Pregnant women: Pregnant women are approximately 20 times more likely than other healthy adults to get listeriosis. Pregnant women typically experience only fever and other flu-like symptoms, such as fatigue and muscle aches. However, infections during pregnancy can lead to miscarriage, stillbirth, premature delivery, or life-threatening infection of the newborn, such as meningitis.


People other than pregnant women: Symptoms can include headache, stiff neck, confusion, loss of balance, and convulsions in addition to fever and muscle aches. People with invasive listeriosis usually report symptoms starting 1 to 4 weeks after eating food contaminated with L. monocytogenes; some people have reported symptoms starting as late as 70 days after exposure or as early as the same day of exposure (although this is very rare).


Foods that have caused outbreaks are typically contaminated from the environment during manufacturing/processing or packing.

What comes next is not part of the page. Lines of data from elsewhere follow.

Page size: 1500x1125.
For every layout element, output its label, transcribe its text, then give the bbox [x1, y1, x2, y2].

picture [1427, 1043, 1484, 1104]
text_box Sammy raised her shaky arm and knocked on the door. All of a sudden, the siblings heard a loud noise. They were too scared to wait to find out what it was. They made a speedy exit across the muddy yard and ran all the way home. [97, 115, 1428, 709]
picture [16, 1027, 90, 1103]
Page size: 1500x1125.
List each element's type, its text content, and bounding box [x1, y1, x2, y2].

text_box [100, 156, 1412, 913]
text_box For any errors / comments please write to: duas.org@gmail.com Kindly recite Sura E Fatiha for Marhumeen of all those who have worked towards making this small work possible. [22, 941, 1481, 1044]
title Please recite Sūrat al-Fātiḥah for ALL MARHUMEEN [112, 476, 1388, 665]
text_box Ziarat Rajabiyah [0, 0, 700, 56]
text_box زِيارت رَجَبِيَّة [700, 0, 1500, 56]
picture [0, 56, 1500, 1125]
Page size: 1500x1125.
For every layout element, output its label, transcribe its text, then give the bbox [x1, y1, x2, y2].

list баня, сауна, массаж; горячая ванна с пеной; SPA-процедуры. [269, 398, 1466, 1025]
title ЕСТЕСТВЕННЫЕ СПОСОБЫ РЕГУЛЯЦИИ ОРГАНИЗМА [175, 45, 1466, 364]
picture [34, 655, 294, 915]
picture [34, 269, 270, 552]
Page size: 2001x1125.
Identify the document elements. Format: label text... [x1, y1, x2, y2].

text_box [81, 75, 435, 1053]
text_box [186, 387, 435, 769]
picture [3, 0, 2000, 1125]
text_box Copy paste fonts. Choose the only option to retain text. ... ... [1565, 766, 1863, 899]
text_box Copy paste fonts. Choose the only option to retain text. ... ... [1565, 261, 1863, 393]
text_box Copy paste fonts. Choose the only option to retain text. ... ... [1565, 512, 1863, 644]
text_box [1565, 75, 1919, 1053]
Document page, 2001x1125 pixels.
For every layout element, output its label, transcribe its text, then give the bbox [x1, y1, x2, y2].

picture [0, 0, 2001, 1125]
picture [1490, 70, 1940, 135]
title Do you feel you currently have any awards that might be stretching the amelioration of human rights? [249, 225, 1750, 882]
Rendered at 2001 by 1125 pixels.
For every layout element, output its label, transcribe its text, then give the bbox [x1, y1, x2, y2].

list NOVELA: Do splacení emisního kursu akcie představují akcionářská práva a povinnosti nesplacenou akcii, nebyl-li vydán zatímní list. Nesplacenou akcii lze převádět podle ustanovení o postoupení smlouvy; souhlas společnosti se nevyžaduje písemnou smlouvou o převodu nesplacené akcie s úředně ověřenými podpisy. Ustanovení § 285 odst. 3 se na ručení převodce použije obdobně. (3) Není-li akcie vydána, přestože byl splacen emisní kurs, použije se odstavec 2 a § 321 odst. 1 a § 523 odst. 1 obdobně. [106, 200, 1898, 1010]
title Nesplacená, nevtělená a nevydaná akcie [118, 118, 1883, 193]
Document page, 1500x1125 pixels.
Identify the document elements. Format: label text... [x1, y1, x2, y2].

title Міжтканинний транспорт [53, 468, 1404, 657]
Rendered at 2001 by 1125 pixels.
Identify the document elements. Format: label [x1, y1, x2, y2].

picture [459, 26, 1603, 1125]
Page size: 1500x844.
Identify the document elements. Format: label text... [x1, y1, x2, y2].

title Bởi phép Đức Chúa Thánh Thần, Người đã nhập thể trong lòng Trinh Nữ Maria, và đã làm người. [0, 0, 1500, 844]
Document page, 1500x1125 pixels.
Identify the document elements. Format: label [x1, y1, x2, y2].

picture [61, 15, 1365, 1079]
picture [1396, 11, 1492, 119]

Listeriosis is mainly associated with consumption of contaminated Ready-To-Eat (RTE) foods. Foods most often implicated in foodborne outbreaks globally, are:


  • Ready-to-eat deli meats (polonies, ham products etc) and hot dogs
  • Refrigerated pâtés or meat spreads
  • Unpasteurized (raw) milk and dairy products
  • Soft cheese made with unpasteurized milk, such as queso fresco, Feta, Brie, Camembert
  • Refrigerated smoked seafood
  • Raw sprouts
  • Pre-packaged salads
  • Ice cream (not as common)
  • Spanspek (Cantaloupes in USA – outbreak in 2011; Rockmelons in Australia – current outbreak)

The organism is killed by thorough cooking and by temperatures used for pasteurization of milk.